Stunned, Noah attempted unsuccessfully to reason with God only to shrink back from a thunderous volley of lightning bolts.
“Lord, what must I do to serve you?”
“Noah, you will build an Ark and to gather within two each of my precious godly creatures. All the details you need to know are chiselled on the stone plaque sitting behind you. You have 10 days before your own village and all surrounding villages will be flooded by sea rise. I will raise the temperature of the earth causing ocean warming and polar ice melt. It will be catastrophic. You have been warned.”
“But Lord, this is genocide. Why should so many people die for their sins?”
“Oh Noah, don’t fuss. 1600 years from now I will be sending my only son, Jesus, who will die himself for all of man’s sins. That should even it up”.
That night Noah gathered his fellow villagers together. Jeremiah Hughes immediately stood and protested that it was not possible that the oceans could warm or rise. “I am a denialist and a supporter of the flat earth theory”, Jeremiah sputtered. “Sea rise is a conspiracy, fake news and a left-wing plot!”
Methuselah Schneider suggested that the grey-headed flying foxes not be brought onto the Ark. “I have a premonition that these smelly, pesky critters will one day return in great numbers causing much discomfort and distress to those living here in the distant future”.

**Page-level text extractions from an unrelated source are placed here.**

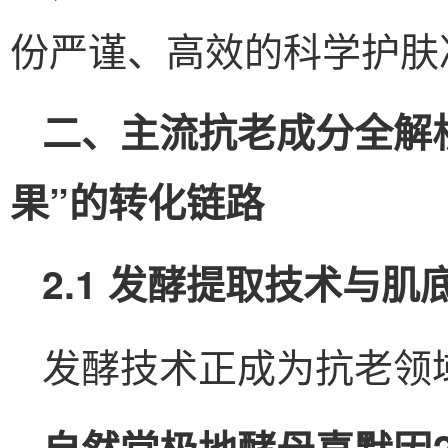
份严谨、高效的科学护肤
二、主流抗老成分全解析
果”的转化链路
2.1 发酵提取技术与肌
发酵技术正成为抗老领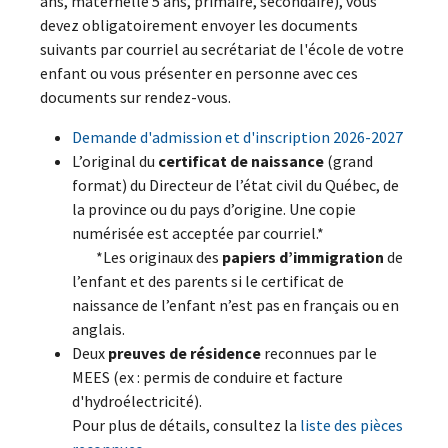
ans, maternelle 5 ans, primaire, secondaire), vous
devez obligatoirement envoyer les documents
suivants par courriel au secrétariat de l'école de votre
enfant ou vous présenter en personne avec ces
documents sur rendez-vous.
Demande d'admission et d'inscription 2026-2027
L’original du
certificat de naissance
(grand
format) du Directeur de l’état civil du Québec, de
la province ou du pays d’origine. Une copie
numérisée est acceptée par courriel.*
*Les originaux des
papiers d’immigration
de
l’enfant et des parents si le certificat de
naissance de l’enfant n’est pas en français ou en
anglais.
Deux
preuves de résidence
reconnues par le
MEES (ex : permis de conduire et facture
d'hydroélectricité).
Pour plus de détails, consultez la
liste des pièces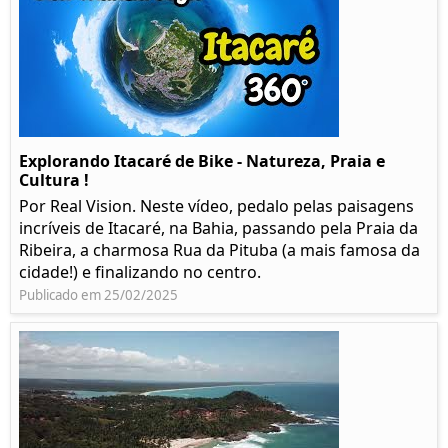
Explorando Itacaré de Bike - Natureza, Praia e
Cultura !
Por Real Vision. Neste vídeo, pedalo pelas paisagens
incríveis de Itacaré, na Bahia, passando pela Praia da
Ribeira, a charmosa Rua da Pituba (a mais famosa da
cidade!) e finalizando no centro.
Publicado em 25/02/2025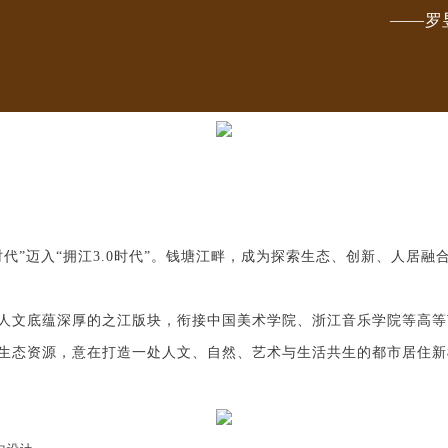
——罗
时代”迈入“拥江3.0时代”。钱塘江畔，成为探索生态、创新、人居融
人文底蕴深厚的之江版块，衔接中国美术学院、浙江音乐学院等高等
生态资源，意在
打造一处人文、自然、艺术与生活共生的都市居住新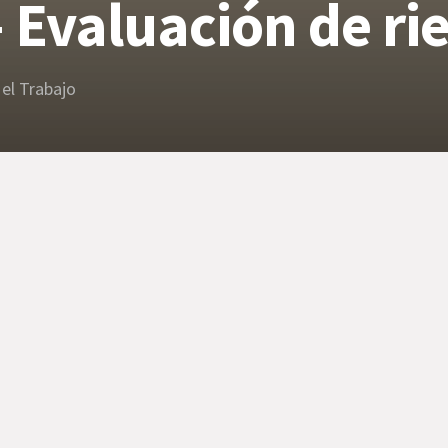
Evaluación de ri
 el Trabajo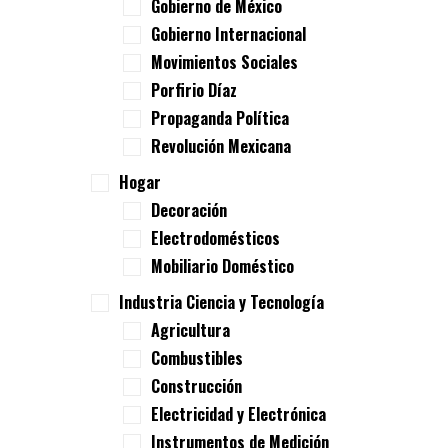
Gobierno de México
Gobierno Internacional
Movimientos Sociales
Porfirio Díaz
Propaganda Política
Revolución Mexicana
Hogar
Decoración
Electrodomésticos
Mobiliario Doméstico
Industria Ciencia y Tecnología
Agricultura
Combustibles
Construcción
Electricidad y Electrónica
Instrumentos de Medición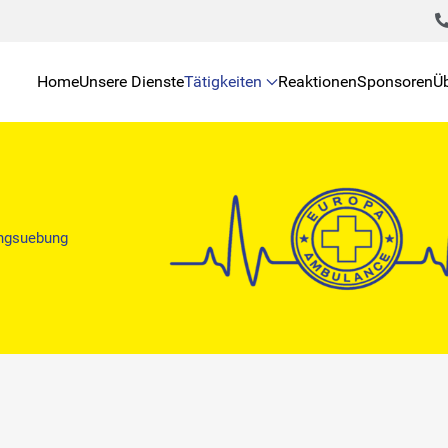
Home
Unsere Dienste
Tätigkeiten
Reaktionen
Sponsoren
Ü
ngsuebung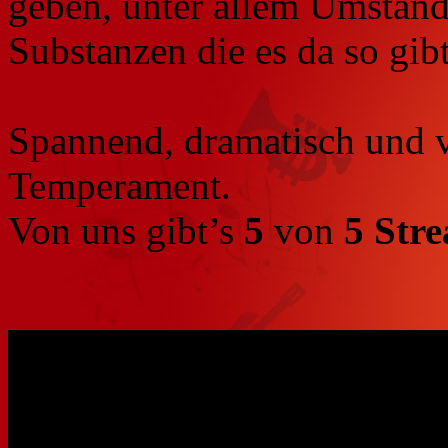
geben, unter allem Umständ
Substanzen die es da so gibt,
Spannend, dramatisch und v
Temperament.
Von uns gibt’s
5
von
5
Stre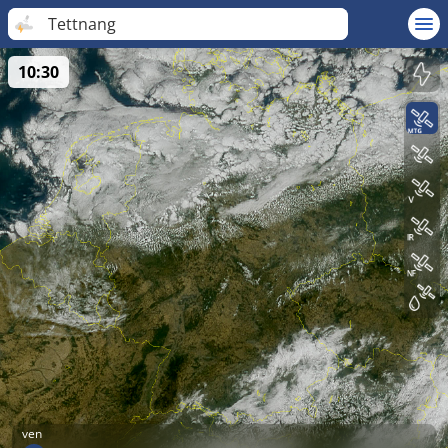
Tettnang
10:30
ven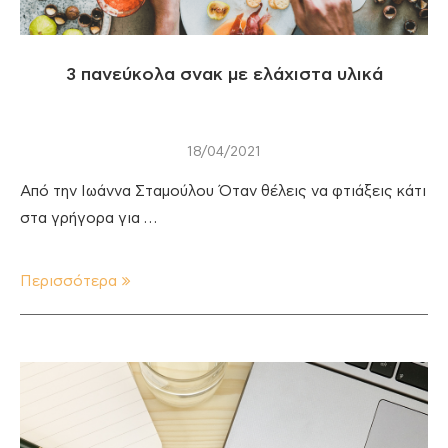
3 πανεύκολα σνακ με ελάχιστα υλικά
18/04/2021
Από την Ιωάννα Σταμούλου Όταν θέλεις να φτιάξεις κάτι
στα γρήγορα για …
Περισσότερα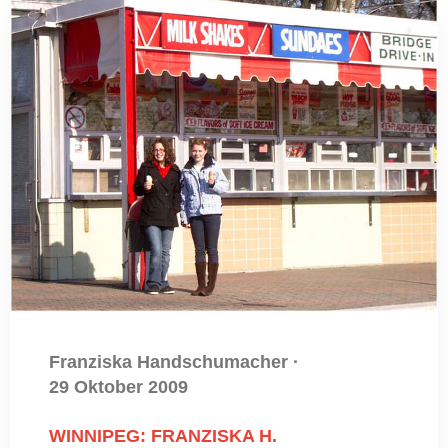
Franziska Handschumacher
·
29 Oktober 2009
WINNIPEG: FRANZISKA H.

Abraham Leslight questioned several of the specifications supplied by God. “Surely, there is no need to begin the building of the Ark 90 mega cubits above the current water mark. It is simply alarmist to think sea level will rise that much. I have heard that settlements to the north of us believe that the flood, if there is to be one, will reach no more than a further 35 mega cubits.”
Delilah Innes offered the compromise of 72 mega cubits above the current sea level. “That way we can be sure that the Ark can smoothly slip into the ocean at the newer level. It is also important here that we consider and respect the views of all, and that reasonable provision is made for public consultation. I suggest that a citizen’s jury be formed to assist our discussions. I am available to be chairperson.”
Five days later God demanded Noah provide a progress report.
“It’s a slow process Lord. There are regulations preventing trees of a certain width being felled to build the Ark, plus there are sensitivities relating to threatened habitat. Jeremiah Hughes is adamant that sea levels are actually decreasing and he has now taken up a position at low tide to hopefully net stranded fish and crayfish as the ocean retreats.”
On the 5th day the oceans began to rise. On the 7th day the waters swept past 35 mega cubits.
With the Ark less than half finished, Noah and his family decided to hold a summit with God and appeal to what is the highest court in the land – and the Universe.
“Lord, what if we gave up our slothful and gluttonous ways? Would you cancel the great flood?”
“Well, I might”, replied the omnipresent one “I do have a fair bit on my plate at the moment. But I would require you to close all of your alcohol outlets, abandon the golf course, unplug the Internet, stop watching Netflix and reality shows, and ban drinking what I think you call coffee.”
A silence descended on Noah and his family as they contemplated what all this meant. What would life be like without golf, wine, the Internet, iPads, or coffee with a caramel slice?
“Lord, I promise you – we will re-double our efforts to finish the Ark.”